Tamanho da cabeça pode ajudar a identificar tumor. Segundo a oncologista, existe um padrão de crescimento da circunferência da cabeça. "A cabeça da criança vai crescer um centímetro por mês. Se estiver fugindo desse padrão, é preciso fazer uma investigação."

E quando a criança é maior? "Quando uma criança já tem o crânio fechado, qualquer aumento de volume pode causar uma manifestação clínica, como dor de cabeça, alteração visual, vômito, porque há pouco espaço para expandir [dentro do crânio]", explica Viviane.
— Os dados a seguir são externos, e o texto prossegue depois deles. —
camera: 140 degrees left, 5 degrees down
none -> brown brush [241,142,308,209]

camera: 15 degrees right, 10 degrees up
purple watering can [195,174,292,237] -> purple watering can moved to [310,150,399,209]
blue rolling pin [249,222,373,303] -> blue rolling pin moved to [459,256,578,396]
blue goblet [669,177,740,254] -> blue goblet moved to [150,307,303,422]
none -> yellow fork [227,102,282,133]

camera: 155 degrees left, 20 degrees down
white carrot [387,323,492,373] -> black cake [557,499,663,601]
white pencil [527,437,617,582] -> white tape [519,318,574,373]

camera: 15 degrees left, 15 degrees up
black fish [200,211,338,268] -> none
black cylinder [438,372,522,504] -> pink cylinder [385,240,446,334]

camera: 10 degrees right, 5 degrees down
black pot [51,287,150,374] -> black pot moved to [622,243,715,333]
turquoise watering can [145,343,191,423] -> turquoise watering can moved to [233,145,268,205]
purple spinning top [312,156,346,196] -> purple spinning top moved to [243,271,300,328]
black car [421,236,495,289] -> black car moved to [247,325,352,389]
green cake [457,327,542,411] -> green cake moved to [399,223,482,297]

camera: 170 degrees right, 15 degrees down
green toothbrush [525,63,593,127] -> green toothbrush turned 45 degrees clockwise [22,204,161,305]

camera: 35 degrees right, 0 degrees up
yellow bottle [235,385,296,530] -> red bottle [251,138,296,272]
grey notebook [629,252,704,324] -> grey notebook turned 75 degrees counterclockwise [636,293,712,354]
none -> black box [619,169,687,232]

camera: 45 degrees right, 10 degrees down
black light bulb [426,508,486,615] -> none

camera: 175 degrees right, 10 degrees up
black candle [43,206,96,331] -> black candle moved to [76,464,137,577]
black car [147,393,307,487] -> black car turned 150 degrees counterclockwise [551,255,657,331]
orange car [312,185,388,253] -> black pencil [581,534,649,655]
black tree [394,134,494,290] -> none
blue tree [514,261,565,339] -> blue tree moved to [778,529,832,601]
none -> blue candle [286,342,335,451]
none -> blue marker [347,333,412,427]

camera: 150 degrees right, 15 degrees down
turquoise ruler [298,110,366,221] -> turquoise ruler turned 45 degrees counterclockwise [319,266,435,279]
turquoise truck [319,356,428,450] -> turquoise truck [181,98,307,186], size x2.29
Diagnóstico no pré-natal é possível? Segundo a profissional, o diagnóstico antes do nascimento pode acontecer, mas não é uma regra. Isso vai depender do tamanho e localização do tumor. "Às vezes, você consegue visualizar o tumor no bebê dentro da barriga da mãe e, às vezes, vê sinais indiretos de que alguma coisa não está normal. E aí, sim, é feita uma investigação."

Tratamentos disponíveis. A oncologista afirma que a primeira abordagem diante deste tipo de tumor é cirúrgica, e a possibilidade de o tumor ser ressecado neste momento é um ponto importante no tratamento. Depois, diferentes protocolos podem ser seguidos, a depender do paciente. Eles incluem quimioterapia e até transplante de medula autólogo.